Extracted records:
══════════
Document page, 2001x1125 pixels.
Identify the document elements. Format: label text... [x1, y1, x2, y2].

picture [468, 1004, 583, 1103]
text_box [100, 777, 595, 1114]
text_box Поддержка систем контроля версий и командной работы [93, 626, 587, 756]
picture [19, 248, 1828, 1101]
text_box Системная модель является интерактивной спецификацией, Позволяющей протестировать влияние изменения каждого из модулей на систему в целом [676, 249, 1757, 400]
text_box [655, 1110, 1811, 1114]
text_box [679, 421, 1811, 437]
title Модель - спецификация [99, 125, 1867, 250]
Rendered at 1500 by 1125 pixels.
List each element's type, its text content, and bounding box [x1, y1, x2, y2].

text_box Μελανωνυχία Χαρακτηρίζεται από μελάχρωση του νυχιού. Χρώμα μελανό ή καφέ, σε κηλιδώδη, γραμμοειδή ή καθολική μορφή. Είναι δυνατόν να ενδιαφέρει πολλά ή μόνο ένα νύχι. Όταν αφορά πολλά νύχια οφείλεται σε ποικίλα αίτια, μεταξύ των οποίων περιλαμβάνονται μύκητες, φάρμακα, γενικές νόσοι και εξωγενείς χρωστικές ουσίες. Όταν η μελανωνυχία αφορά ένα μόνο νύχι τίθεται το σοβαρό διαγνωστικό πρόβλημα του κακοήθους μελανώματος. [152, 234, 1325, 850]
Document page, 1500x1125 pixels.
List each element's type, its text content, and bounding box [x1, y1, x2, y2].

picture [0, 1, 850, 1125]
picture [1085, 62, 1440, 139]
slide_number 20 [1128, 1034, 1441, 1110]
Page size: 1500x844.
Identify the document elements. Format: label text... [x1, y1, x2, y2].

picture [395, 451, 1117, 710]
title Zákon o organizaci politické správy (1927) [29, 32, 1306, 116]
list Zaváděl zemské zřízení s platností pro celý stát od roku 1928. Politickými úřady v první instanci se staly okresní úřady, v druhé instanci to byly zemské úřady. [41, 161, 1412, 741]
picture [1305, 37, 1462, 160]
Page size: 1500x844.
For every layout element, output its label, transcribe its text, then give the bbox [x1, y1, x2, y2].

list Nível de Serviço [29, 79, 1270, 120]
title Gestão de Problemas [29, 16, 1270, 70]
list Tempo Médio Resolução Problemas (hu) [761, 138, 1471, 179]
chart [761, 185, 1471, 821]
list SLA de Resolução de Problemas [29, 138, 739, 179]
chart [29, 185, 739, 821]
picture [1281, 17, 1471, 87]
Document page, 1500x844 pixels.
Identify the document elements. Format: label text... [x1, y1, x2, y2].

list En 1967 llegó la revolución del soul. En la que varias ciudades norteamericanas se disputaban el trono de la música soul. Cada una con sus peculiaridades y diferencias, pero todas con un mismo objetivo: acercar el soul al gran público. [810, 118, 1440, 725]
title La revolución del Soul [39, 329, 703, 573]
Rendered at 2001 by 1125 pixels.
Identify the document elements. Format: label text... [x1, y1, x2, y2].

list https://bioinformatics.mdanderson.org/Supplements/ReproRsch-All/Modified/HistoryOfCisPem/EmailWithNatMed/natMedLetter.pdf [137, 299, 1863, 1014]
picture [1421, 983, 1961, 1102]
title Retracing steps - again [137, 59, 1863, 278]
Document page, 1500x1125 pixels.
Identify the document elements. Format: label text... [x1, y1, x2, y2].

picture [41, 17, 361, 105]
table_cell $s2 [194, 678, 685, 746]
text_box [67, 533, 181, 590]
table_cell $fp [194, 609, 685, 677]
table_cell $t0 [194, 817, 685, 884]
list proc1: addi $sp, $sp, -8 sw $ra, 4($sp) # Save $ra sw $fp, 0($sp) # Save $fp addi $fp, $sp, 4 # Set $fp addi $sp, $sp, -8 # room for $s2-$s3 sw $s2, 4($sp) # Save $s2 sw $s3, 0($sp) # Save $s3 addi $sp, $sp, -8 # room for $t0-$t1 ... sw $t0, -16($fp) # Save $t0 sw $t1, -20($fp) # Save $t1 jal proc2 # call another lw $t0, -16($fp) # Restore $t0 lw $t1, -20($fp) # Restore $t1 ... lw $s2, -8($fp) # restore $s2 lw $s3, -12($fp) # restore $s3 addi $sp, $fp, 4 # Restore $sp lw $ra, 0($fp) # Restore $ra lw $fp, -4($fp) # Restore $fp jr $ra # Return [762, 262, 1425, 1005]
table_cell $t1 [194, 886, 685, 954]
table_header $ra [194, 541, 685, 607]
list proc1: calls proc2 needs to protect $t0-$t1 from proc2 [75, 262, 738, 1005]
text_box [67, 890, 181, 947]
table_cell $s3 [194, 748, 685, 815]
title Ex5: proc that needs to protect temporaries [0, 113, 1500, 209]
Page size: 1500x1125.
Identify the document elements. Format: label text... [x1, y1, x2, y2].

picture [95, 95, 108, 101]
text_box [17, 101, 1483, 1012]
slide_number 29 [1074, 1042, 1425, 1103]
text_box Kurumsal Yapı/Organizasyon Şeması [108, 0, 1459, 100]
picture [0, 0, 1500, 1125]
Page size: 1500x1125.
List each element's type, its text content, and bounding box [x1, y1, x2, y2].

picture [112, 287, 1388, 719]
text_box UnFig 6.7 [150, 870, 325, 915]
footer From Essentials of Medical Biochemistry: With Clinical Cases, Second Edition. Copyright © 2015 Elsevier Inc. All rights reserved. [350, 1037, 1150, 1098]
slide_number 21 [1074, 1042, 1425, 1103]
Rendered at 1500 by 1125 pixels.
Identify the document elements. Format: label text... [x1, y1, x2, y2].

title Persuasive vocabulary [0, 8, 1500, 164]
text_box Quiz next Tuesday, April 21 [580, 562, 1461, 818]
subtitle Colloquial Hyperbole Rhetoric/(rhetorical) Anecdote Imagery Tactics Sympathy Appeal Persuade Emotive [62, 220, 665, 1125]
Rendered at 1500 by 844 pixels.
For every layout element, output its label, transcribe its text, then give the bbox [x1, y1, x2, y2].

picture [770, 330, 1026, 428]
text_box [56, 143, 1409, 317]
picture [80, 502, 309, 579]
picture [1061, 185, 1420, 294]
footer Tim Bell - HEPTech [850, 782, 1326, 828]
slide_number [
══════════
Every line of the data must be written out again word for word.

Document page, 2001x1125 pixels.
Identify the document elements. Format: label text... [x1, y1, x2, y2].

picture [468, 1004, 583, 1103]
text_box [100, 777, 595, 1114]
text_box Поддержка систем контроля версий и командной работы [93, 626, 587, 756]
picture [19, 248, 1828, 1101]
text_box Системная модель является интерактивной спецификацией, Позволяющей протестировать влияние изменения каждого из модулей на систему в целом [676, 249, 1757, 400]
text_box [655, 1110, 1811, 1114]
text_box [679, 421, 1811, 437]
title Модель - спецификация [99, 125, 1867, 250]
Rendered at 1500 by 1125 pixels.
List each element's type, its text content, and bounding box [x1, y1, x2, y2].

text_box Μελανωνυχία Χαρακτηρίζεται από μελάχρωση του νυχιού. Χρώμα μελανό ή καφέ, σε κηλιδώδη, γραμμοειδή ή καθολική μορφή. Είναι δυνατόν να ενδιαφέρει πολλά ή μόνο ένα νύχι. Όταν αφορά πολλά νύχια οφείλεται σε ποικίλα αίτια, μεταξύ των οποίων περιλαμβάνονται μύκητες, φάρμακα, γενικές νόσοι και εξωγενείς χρωστικές ουσίες. Όταν η μελανωνυχία αφορά ένα μόνο νύχι τίθεται το σοβαρό διαγνωστικό πρόβλημα του κακοήθους μελανώματος. [152, 234, 1325, 850]
Document page, 1500x1125 pixels.
List each element's type, its text content, and bounding box [x1, y1, x2, y2].

picture [0, 1, 850, 1125]
picture [1085, 62, 1440, 139]
slide_number 20 [1128, 1034, 1441, 1110]
Page size: 1500x844.
Identify the document elements. Format: label text... [x1, y1, x2, y2].

picture [395, 451, 1117, 710]
title Zákon o organizaci politické správy (1927) [29, 32, 1306, 116]
list Zaváděl zemské zřízení s platností pro celý stát od roku 1928. Politickými úřady v první instanci se staly okresní úřady, v druhé instanci to byly zemské úřady. [41, 161, 1412, 741]
picture [1305, 37, 1462, 160]
Page size: 1500x844.
For every layout element, output its label, transcribe its text, then give the bbox [x1, y1, x2, y2].

list Nível de Serviço [29, 79, 1270, 120]
title Gestão de Problemas [29, 16, 1270, 70]
list Tempo Médio Resolução Problemas (hu) [761, 138, 1471, 179]
chart [761, 185, 1471, 821]
list SLA de Resolução de Problemas [29, 138, 739, 179]
chart [29, 185, 739, 821]
picture [1281, 17, 1471, 87]
Document page, 1500x844 pixels.
Identify the document elements. Format: label text... [x1, y1, x2, y2].

list En 1967 llegó la revolución del soul. En la que varias ciudades norteamericanas se disputaban el trono de la música soul. Cada una con sus peculiaridades y diferencias, pero todas con un mismo objetivo: acercar el soul al gran público. [810, 118, 1440, 725]
title La revolución del Soul [39, 329, 703, 573]
Rendered at 2001 by 1125 pixels.
Identify the document elements. Format: label text... [x1, y1, x2, y2].

list https://bioinformatics.mdanderson.org/Supplements/ReproRsch-All/Modified/HistoryOfCisPem/EmailWithNatMed/natMedLetter.pdf [137, 299, 1863, 1014]
picture [1421, 983, 1961, 1102]
title Retracing steps - again [137, 59, 1863, 278]
Document page, 1500x1125 pixels.
Identify the document elements. Format: label text... [x1, y1, x2, y2].

picture [41, 17, 361, 105]
table_cell $s2 [194, 678, 685, 746]
text_box [67, 533, 181, 590]
table_cell $fp [194, 609, 685, 677]
table_cell $t0 [194, 817, 685, 884]
list proc1: addi $sp, $sp, -8 sw $ra, 4($sp) # Save $ra sw $fp, 0($sp) # Save $fp addi $fp, $sp, 4 # Set $fp addi $sp, $sp, -8 # room for $s2-$s3 sw $s2, 4($sp) # Save $s2 sw $s3, 0($sp) # Save $s3 addi $sp, $sp, -8 # room for $t0-$t1 ... sw $t0, -16($fp) # Save $t0 sw $t1, -20($fp) # Save $t1 jal proc2 # call another lw $t0, -16($fp) # Restore $t0 lw $t1, -20($fp) # Restore $t1 ... lw $s2, -8($fp) # restore $s2 lw $s3, -12($fp) # restore $s3 addi $sp, $fp, 4 # Restore $sp lw $ra, 0($fp) # Restore $ra lw $fp, -4($fp) # Restore $fp jr $ra # Return [762, 262, 1425, 1005]
table_cell $t1 [194, 886, 685, 954]
table_header $ra [194, 541, 685, 607]
list proc1: calls proc2 needs to protect $t0-$t1 from proc2 [75, 262, 738, 1005]
text_box [67, 890, 181, 947]
table_cell $s3 [194, 748, 685, 815]
title Ex5: proc that needs to protect temporaries [0, 113, 1500, 209]
Page size: 1500x1125.
Identify the document elements. Format: label text... [x1, y1, x2, y2].

picture [95, 95, 108, 101]
text_box [17, 101, 1483, 1012]
slide_number 29 [1074, 1042, 1425, 1103]
text_box Kurumsal Yapı/Organizasyon Şeması [108, 0, 1459, 100]
picture [0, 0, 1500, 1125]
Page size: 1500x1125.
List each element's type, its text content, and bounding box [x1, y1, x2, y2].

picture [112, 287, 1388, 719]
text_box UnFig 6.7 [150, 870, 325, 915]
footer From Essentials of Medical Biochemistry: With Clinical Cases, Second Edition. Copyright © 2015 Elsevier Inc. All rights reserved. [350, 1037, 1150, 1098]
slide_number 21 [1074, 1042, 1425, 1103]
Rendered at 1500 by 1125 pixels.
Identify the document elements. Format: label text... [x1, y1, x2, y2].

title Persuasive vocabulary [0, 8, 1500, 164]
text_box Quiz next Tuesday, April 21 [580, 562, 1461, 818]
subtitle Colloquial Hyperbole Rhetoric/(rhetorical) Anecdote Imagery Tactics Sympathy Appeal Persuade Emotive [62, 220, 665, 1125]
Rendered at 1500 by 844 pixels.
For every layout element, output its label, transcribe its text, then give the bbox [x1, y1, x2, y2].

picture [770, 330, 1026, 428]
text_box [56, 143, 1409, 317]
picture [80, 502, 309, 579]
picture [1061, 185, 1420, 294]
footer Tim Bell - HEPTech [850, 782, 1326, 828]
slide_number [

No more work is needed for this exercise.